-------- FRAGMENTO

# ¿Como cargar cualquier pila AA o AAA?



## deer

Holas gente, hace un tiempo atras por la red vi un manual en el cual hablaba y ademas exponia un circuito de un cargador para cargar cualquier pila AA o AAA

Manual que lei como hace 3 años ... y que se perdio en el disco duro   

He visto que venden cargadores que sirven para cargar pilas de alcalina (como la duracell) pero valen muy caros comparados a los normales cargadores de ni-mh.

¿ Alguien sabe algo sobre el tema de cargar pilas normales ?

He puesto las pilas duracell alcalinas normales en mi cargador de pilas de ni-mh, pero son muy sensibles a explotar, pero cuando no explotan se cargan.   

Alguien q sepa del tema, grax.


----------



## Andres Cuenca

Las pilas no recargables como las de cinc/carbono (Zn/C) llamadas también "Pilas secas" o las de cinc/dióxido de manganeso (Zn/MnO2)  llamadas "alcalinas", aunque pueden admitir un grado muy bajo de carga, tanto estructuralmente como químicamente no están diseñadas para ser cargadas. El proceso de carga implica una generación de gas debido a la interacción de la corriente con el electrolito, si la pila esta herméticamente sellada como sucede en las pilas comunes, esta puede explotar derramando el acido presente en su interior. 

Los cargadores que venden para cargar este tipo de pilas, como por ejemplo:

http://www.theweb2u.com/battery_xtender_detail.htm 

Lo que hacen es que le aplican a la pila una corriente de carga muy baja, tratando de reducir al mínimo la producción de gas en su interior.

----------------

CONSIGNA
Prosiga el hilo sobre cómo cargar pilas AA o AAA a partir del punto en que termina.

-------- CONJUNTO DE REGISTROS

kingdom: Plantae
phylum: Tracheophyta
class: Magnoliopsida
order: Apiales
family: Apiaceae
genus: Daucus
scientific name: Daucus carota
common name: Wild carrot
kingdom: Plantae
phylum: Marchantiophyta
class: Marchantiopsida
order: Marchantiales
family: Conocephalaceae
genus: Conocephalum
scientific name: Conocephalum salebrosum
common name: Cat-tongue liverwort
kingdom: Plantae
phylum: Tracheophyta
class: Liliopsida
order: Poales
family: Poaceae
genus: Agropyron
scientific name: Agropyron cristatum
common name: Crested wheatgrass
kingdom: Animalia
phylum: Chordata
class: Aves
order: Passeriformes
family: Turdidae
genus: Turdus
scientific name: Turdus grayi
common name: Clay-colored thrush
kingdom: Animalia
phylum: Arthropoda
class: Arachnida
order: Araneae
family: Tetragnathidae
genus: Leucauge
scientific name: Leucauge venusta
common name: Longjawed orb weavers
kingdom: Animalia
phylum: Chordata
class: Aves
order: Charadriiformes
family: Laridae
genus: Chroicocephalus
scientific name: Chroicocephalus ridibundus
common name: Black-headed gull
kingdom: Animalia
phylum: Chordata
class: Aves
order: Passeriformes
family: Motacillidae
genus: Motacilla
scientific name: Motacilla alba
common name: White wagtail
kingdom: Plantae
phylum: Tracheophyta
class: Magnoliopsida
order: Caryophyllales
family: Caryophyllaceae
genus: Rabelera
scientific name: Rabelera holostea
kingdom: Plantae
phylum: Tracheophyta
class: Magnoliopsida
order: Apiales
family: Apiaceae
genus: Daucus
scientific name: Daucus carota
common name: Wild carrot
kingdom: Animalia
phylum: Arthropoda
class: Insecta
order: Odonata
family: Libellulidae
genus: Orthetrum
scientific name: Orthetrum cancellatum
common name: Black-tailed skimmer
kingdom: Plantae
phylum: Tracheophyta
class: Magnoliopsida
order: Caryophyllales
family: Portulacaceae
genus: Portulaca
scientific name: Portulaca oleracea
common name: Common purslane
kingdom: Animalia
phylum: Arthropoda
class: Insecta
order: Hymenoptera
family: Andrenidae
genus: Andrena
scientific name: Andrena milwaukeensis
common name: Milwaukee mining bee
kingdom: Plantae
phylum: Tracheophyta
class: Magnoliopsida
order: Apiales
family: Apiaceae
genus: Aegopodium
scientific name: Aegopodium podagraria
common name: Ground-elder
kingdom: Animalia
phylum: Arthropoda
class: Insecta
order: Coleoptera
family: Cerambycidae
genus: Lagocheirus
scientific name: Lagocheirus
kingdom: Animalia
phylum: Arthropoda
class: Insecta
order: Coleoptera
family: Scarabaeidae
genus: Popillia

----------------

RESULTADO DEL EJERCICIO
El inconveniente de cargar pilas normales, es que la duración de la carga no es mucha y esta se reduce con cada ciclo de carga ya que el electrolito de la pila se va deteriorando. Así que lo mejor es utilizar las pilas que si fueron diseñadas para tal fin.

Saludos.


----------



## gtavo

Aqui hay un articulillo sobre recargar pilas alcalinas http://www.i-hacked.com/index.php?option=content&task=view&id=207


Saludos!!


----------



## Abal

Hola.
Mira en este enlace y descárgate el PDF
Tamasluego.


----------



## Abal

Quería decir:
Mira en este enlace y descárgate el PDF
http://www.abcdatos.com/tutoriales/tutorial/l11166.html


----------



## jd2mar

El cargador para pilas comunes que te propone el colega abal yo lo estoy utilizando hace mas de 1 año con excelentes resultados.En principio no lo creía dado que yo tenía un concepto aprendido respecto de la recarga de pilas comunes equivocado,pero cuando leí  SE CARGAN CON ALTERNA ;NO CONTINUA , dije  , bueno esto es muy diferente a lo tradicional ,entonces a experimentarlo.
Los resultados son excelentes .
Saludos y EXITOS.
                           Daniel


----------



## coxs95

jd2mar dijo:
			
		

> El cargador para pilas comunes que te propone el colega abal yo lo estoy utilizando hace mas de 1 año con excelentes resultados.En principio no lo creía dado que yo tenía un concepto aprendido respecto de la recarga de pilas comunes equivocado,pero cuando leí  SE CARGAN CON ALTERNA ;NO CONTINUA , dije  , bueno esto es muy diferente a lo tradicional ,entonces a experimentarlo.
> Los resultados son excelentes .
> Saludos y EXITOS.
> Daniel




Me interesa el tema, quisiera armar este circuito para comprobarlo yo mismo. Creo que el de abal es para recargar varias pilas; me interesa hacer primero uno para recargar 1 pila y luego hacer el de varias. Me puedes ayudar con los planos ? 

P.S. Me podrias mostrar fotos de tu aparato ? 
Saludos


----------



## fernandob

hola che gente .........

lo que puso andres cuenca es exacto, yo lo probe, si uno quiere ser rata como yo.

las alkalinas las pude usar varias veces pero como dice andres carga muy suave, prueba y error , y para cargas muy bajas (yo usaba una AA duracell en el radiomensaje que consume poco y duraba un mes .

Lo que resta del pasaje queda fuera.